Author Contributions
Kola Adegoke (K.A.) was responsible for conceptualizing, designing the study, cleaning data, performing statistical analysis, creating visualizations, and preparing the manuscript. All aspects of methodology, validation, investigation, resources, data curation, and project management were carried out solely by the author. The author also managed the preparation, review, and editing of the manuscript, as well as supervising the analytical process and data handling. The author read and agreed to the published version of the manuscript.
Financial Support
This research received no specific grant from any funding agency, commercial, or not-for-profit sectors.
Data Availability Statement
The Medicare hospital cost report panel used in this study was obtained from RAND (HCRIS-derived files) under a data-use and license agreement. [
14] Licensing restrictions prevent redistribution of the RAND data; qualified researchers may obtain access directly from RAND under the same terms.

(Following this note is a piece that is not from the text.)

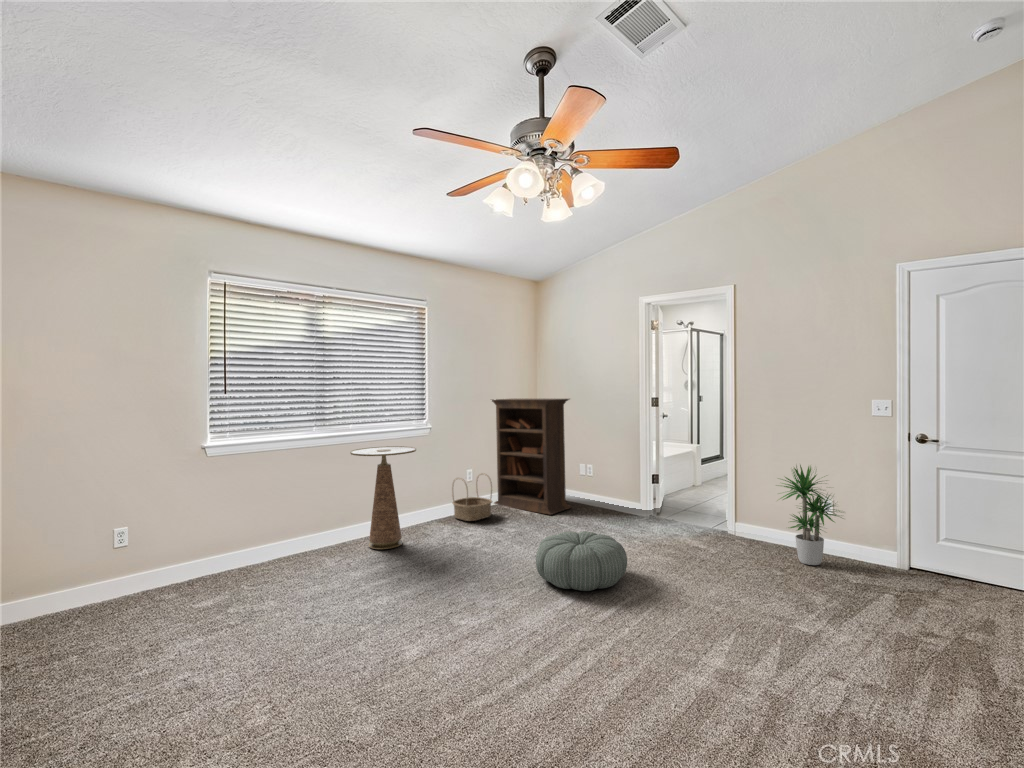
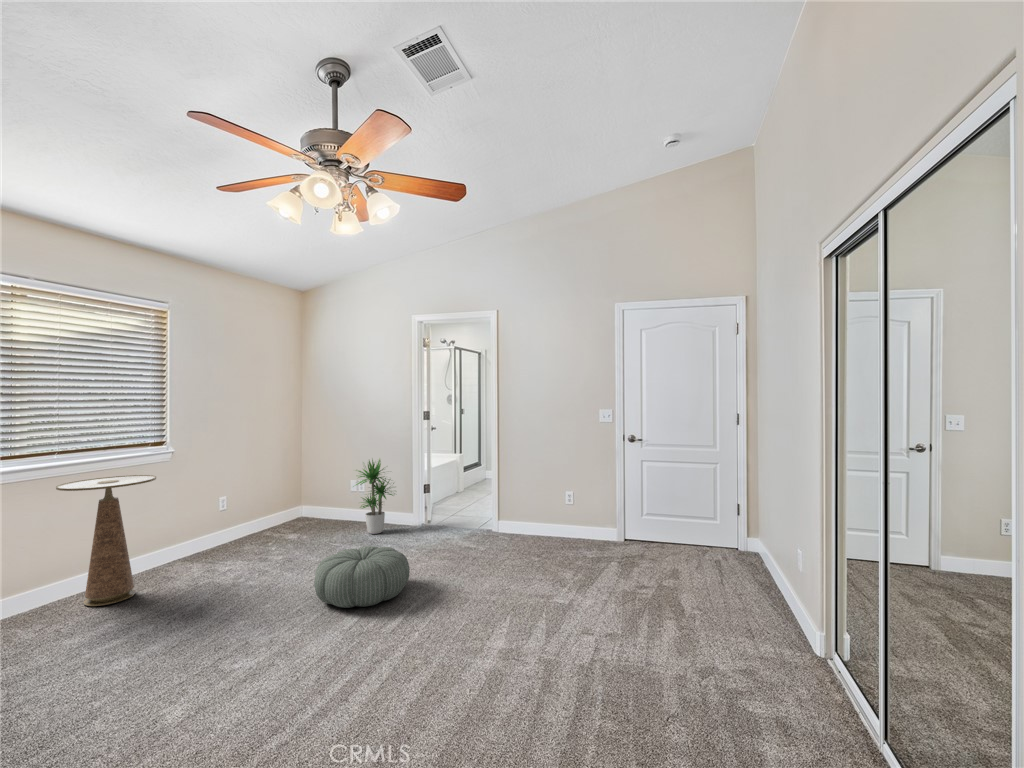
bookcase: present [492,399,572,515] -> none [245,413,343,536]
potted plant: present [780,465,840,565] -> present [356,459,394,534]
basket: present [452,473,492,521] -> none [200,499,252,555]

The CMS Provider of Services (POS) File—Hospital & Non-Hospital Facilities is publicly available from CMS and was accessed in this study as the quarterly extract Hospital_and_other.DATA.Q4_2025.csv. [
16] Replication code and documentation sufficient to reproduce the analysis (conditional on obtaining access to the RAND data and downloading the public POS extract) are available via the Open Science Framework (OSF) associated project (
https://osf.io/hr6jy) and
Registration DOI: 10.17605/OSF.IO/4DGTM.
Conflicts of Interest
The author declares no conflict of interest.